## [Description of the task]
Only the lines of the data holding the string "then" need to be returned.

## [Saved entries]
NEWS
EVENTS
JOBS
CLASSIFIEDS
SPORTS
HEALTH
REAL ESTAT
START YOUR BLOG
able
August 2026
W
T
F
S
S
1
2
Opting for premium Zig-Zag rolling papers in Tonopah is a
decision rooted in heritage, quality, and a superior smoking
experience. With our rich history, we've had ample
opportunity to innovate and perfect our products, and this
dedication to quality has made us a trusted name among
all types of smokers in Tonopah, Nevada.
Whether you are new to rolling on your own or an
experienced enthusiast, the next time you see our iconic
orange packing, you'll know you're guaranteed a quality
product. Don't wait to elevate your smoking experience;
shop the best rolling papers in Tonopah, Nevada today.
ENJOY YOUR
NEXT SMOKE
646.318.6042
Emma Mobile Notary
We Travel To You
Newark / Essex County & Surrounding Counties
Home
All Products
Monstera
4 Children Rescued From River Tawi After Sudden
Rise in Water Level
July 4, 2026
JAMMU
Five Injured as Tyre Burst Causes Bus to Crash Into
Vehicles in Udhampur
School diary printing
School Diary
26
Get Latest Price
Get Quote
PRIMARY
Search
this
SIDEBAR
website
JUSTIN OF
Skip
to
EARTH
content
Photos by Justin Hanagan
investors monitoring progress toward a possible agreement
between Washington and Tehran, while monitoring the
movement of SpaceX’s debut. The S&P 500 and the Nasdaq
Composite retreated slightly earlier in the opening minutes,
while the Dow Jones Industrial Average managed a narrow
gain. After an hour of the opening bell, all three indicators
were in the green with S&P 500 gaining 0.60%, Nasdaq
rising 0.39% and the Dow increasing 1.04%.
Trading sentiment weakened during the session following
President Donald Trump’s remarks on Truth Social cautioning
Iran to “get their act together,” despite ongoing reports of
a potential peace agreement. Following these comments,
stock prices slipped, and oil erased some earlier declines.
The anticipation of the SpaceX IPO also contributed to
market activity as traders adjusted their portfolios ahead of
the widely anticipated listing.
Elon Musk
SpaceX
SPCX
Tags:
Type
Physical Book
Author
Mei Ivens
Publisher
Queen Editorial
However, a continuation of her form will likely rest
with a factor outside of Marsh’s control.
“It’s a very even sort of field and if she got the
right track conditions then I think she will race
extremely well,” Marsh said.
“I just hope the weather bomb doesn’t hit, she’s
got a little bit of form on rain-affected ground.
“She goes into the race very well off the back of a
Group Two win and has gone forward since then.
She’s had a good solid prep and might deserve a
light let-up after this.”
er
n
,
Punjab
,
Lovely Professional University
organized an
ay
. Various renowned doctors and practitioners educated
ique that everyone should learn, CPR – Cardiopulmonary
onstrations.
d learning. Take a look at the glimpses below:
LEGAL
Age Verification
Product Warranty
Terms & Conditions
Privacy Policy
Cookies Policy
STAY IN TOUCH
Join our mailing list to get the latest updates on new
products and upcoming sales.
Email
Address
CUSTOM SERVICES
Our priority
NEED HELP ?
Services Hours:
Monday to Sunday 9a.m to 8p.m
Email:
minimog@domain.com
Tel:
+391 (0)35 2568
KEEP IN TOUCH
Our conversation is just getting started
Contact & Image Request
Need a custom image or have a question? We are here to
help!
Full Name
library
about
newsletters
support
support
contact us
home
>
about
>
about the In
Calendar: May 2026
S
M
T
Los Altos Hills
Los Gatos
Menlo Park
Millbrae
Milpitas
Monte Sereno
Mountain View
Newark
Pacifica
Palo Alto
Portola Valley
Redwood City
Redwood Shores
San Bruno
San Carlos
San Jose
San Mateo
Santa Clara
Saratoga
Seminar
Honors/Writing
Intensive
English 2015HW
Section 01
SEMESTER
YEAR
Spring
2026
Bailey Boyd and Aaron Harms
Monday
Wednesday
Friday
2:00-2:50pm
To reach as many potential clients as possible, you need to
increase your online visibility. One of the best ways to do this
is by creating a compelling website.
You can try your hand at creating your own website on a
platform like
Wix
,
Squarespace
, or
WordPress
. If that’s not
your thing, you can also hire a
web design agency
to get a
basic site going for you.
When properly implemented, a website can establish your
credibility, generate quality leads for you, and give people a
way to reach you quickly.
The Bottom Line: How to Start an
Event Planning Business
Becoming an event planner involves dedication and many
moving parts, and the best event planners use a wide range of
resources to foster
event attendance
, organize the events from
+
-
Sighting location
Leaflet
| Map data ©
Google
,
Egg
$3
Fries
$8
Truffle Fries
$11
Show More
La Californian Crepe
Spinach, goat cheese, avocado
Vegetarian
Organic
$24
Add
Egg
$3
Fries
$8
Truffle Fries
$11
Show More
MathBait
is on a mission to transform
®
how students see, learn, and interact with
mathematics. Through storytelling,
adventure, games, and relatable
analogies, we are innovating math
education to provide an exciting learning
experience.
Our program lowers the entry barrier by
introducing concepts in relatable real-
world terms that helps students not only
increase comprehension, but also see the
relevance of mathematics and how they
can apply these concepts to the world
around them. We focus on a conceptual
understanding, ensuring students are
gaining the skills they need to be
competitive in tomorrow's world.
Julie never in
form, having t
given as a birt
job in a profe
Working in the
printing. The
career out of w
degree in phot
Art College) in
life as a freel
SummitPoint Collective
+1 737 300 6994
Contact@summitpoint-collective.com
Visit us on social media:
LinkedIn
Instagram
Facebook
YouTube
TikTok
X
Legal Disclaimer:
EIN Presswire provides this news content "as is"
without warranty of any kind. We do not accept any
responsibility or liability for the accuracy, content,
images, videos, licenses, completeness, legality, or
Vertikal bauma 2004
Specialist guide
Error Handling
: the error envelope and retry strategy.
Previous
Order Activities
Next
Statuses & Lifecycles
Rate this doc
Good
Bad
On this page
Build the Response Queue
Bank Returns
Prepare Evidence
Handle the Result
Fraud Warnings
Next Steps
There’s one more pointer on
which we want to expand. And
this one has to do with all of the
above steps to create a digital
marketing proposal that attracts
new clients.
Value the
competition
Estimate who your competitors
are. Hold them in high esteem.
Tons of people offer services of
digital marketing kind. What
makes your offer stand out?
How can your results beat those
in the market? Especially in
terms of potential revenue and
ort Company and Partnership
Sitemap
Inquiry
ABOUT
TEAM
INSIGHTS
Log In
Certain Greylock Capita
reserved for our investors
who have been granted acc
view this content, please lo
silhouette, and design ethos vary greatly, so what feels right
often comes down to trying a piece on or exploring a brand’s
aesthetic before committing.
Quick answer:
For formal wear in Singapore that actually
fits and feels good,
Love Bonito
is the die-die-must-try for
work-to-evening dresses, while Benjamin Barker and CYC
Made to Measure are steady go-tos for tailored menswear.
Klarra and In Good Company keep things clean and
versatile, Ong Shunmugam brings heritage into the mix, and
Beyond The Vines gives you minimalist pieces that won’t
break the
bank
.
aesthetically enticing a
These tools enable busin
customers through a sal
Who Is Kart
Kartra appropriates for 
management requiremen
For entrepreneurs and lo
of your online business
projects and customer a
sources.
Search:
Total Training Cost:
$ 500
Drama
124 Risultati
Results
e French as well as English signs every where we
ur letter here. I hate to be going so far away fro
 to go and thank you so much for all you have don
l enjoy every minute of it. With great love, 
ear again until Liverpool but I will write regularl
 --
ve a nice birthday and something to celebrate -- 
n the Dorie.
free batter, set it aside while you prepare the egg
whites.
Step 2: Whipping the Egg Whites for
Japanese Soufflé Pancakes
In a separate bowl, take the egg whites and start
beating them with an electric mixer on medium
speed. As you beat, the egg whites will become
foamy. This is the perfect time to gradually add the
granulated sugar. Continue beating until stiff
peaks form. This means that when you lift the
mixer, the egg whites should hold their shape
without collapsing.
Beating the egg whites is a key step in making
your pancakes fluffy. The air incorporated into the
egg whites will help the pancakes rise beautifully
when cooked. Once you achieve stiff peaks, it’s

## [Task answer]
right track conditions then I think she will race
Group Two win and has gone forward since then.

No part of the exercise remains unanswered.